Porém o mundo, particularmente o Brasil, mudou rapidamente. O número de brasileiros com possibilidade de investir aumentou muito. Contribuiu para isto a redução drástica da inflação, o crescimento do PIB, o envelhecimento da população e a percepção cada vez mais presente de que a previdência pública não vai conseguir sustentar uma população cada vez mais longeva.

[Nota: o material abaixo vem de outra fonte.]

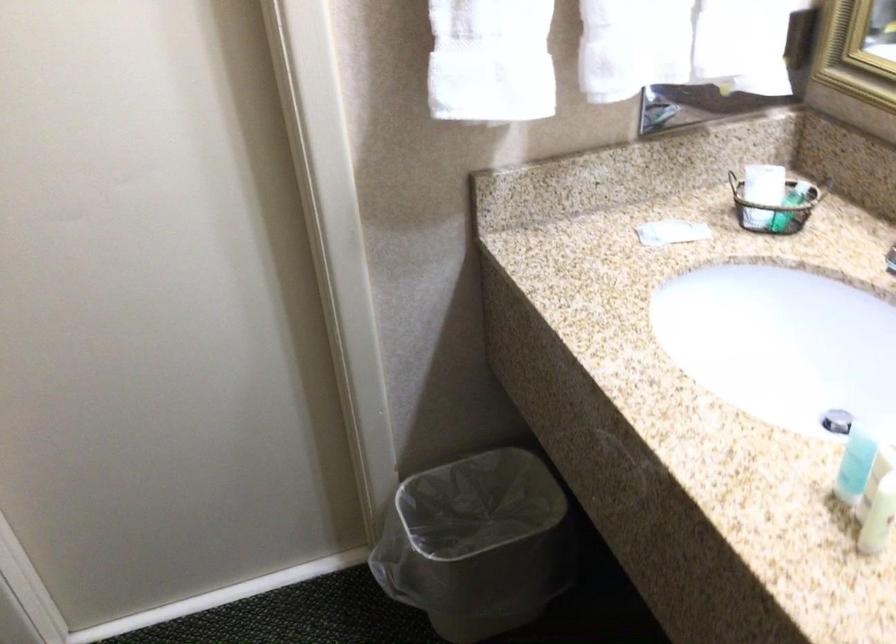
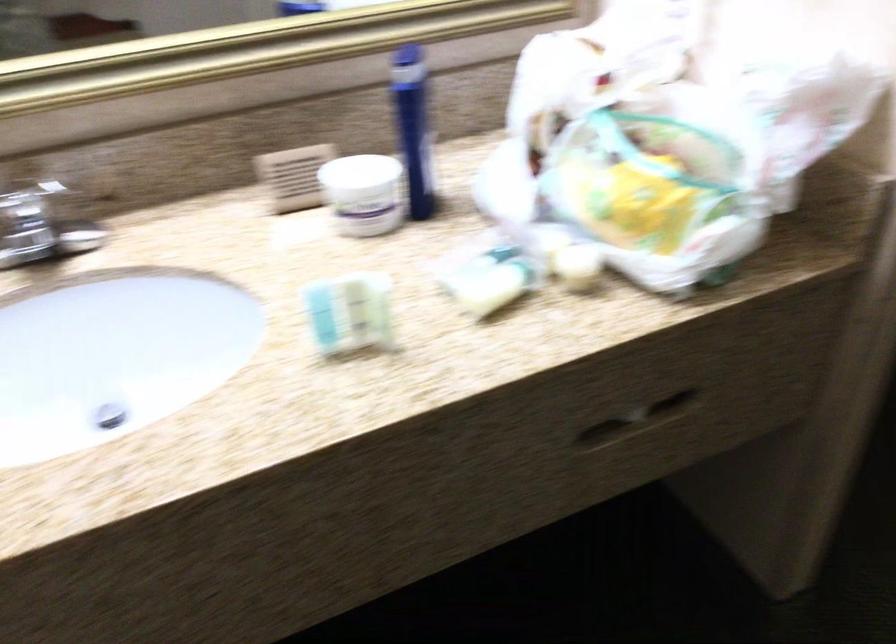
How did the camera likely rotate?

The camera's rotation is toward right-down.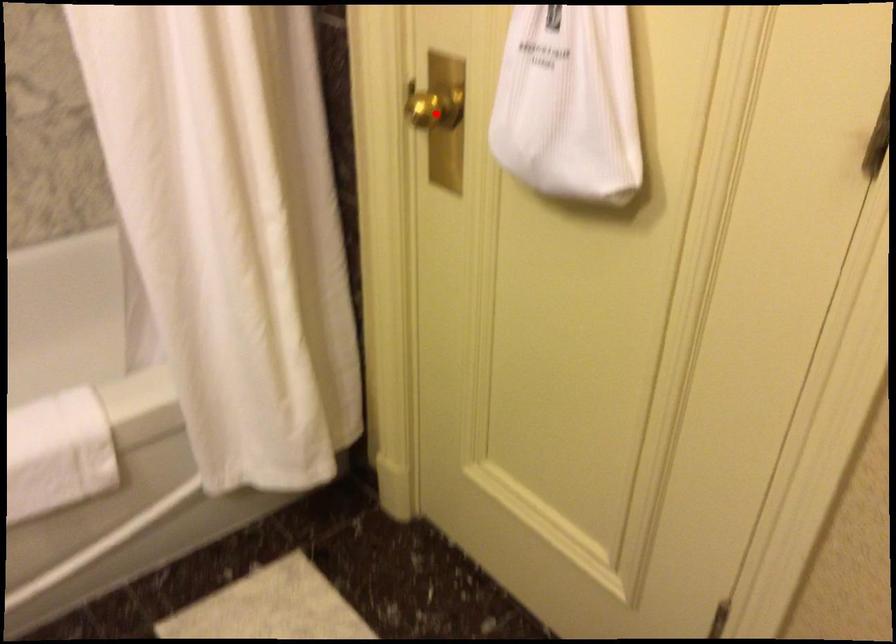
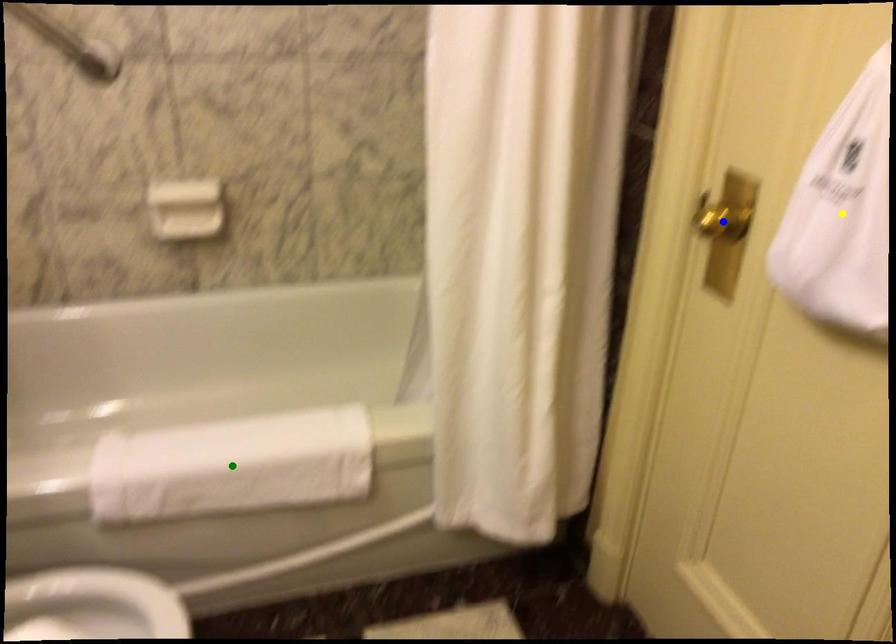
Question: I am providing you with two images of the same scene from different viewpoints. A red point is marked on the first image. You are given multiple points on the second image. Which point in image 2 is actually the same real-world point as the red point in image 1?

Choices:
 (A) blue point
 (B) green point
 (C) yellow point

Answer: (A)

Gerentes com cada vez mais clientes naturalmente passaram a dedicar menos tempo para cada um deles. A quantidade de produtos oferecidos aumentou drasticamente e o conhecimento dos gerentes não conseguiu acompanhar a sofisticação do mercado.
Clientes que perderam o contato pessoal com seus gerentes viram o elo que lhes ligava ao seu banco se fragilizando. Assim, surgiu espaço para as plataformas abertas ou os supermercados de produtos financeiros.
Estes surgiram com a promessa de que finalmente os clientes não ficariam reféns de uma única instituição financeira. Era como se o cliente pudesse entrar em uma loja de veículos e fosse ali encontrar diversas marcas à sua disposição. O vendedor poderia indicar o veículo ideal para cada comprador de forma isenta em relação às marcas.
De fato, as plataformas abertas resolvem o problema de alguns, mas, nem de longe resolvem o problema da maioria. Ter diversos produtos a disposição não significa que o cliente leigo vai saber qual o mais indicado para seu caso.
O produto ideal
Por falta de conhecimento no mercado financeiro, a ideia de que existe “o melhor” produto ainda faz parte do imaginário popular. O que sabemos ser totalmente falso, uma vez que cada produto vai ser indicado para um caso específico. Pensando na minha situação, apesar de uma Ferrari ser um carro excelente, eu não conseguiria carregar bikes e nem pegar estradas de barro esburacadas e cheias de lama que me levam aos meus reflorestamentos. Então, para mim, seria um carro péssimo.
Agora, como um poupador leigo poderá escolher o produto ideal? Não há dúvidas de que ele tem muito mais produtos a sua disposição, ganhou plataformas abertas que oferecem produtos sofisticados de diferentes gestores. Porém, agora que perdeu o relacionamento que tinha com os gerentes de banco, o novo investidor ou deverá conhecer mais sobre investimentos ou precisará de uma boa assessoria, como acontece com os clientes dos private banks.
Fui um dos fundadores do antigo Instituto Brasileiro de Planejadores Financeiros, IBCPF, atual Planejar. No modelo ideal o planejador financeiro deveria cobrar para analisar a situação financeira do cliente e indicar o produto mais adequado para sua situação. Seria um profissional que, ao cobrar do cliente, pensaria apenas nos interesses deste, sem viés.
Alguns profissionais ainda continuam com este modelo, mas, infelizmente é cada vez mais comum que através de subterfúgios se remunerem com comissões e rebates sobre a alocação que fazem dos seus clientes. Isto é, recebem de instituições financeiras e muitas vezes indicam o que lhes dá mais retorno sem, necessariamente, pensar antes nas necessidades dos seus clientes.
É o pior dos mundos para o investidor. Ele paga pela isenção de um profissional e, sem saber, é induzido a seguir aquilo que é interessante para aquele que paga a comissão e não para quem paga os honorários.
O desafio do setor financeiro é enorme. Se continuarmos a falar uma linguagem diferente do leigo continuaremos a perder a guerra para o consumo e os brasileiros continuarão a poupar muito menos do que seria recomendável.
Jurandir Sell Macedo
é doutor em Finanças Comportamentais, com pós-doutorado em Psicologia Cognitiva pela Université Libre de Bruxelles (ULB) e professor de Finanças Pessoais da Universidade Federal de Santa Catarina (UFSC).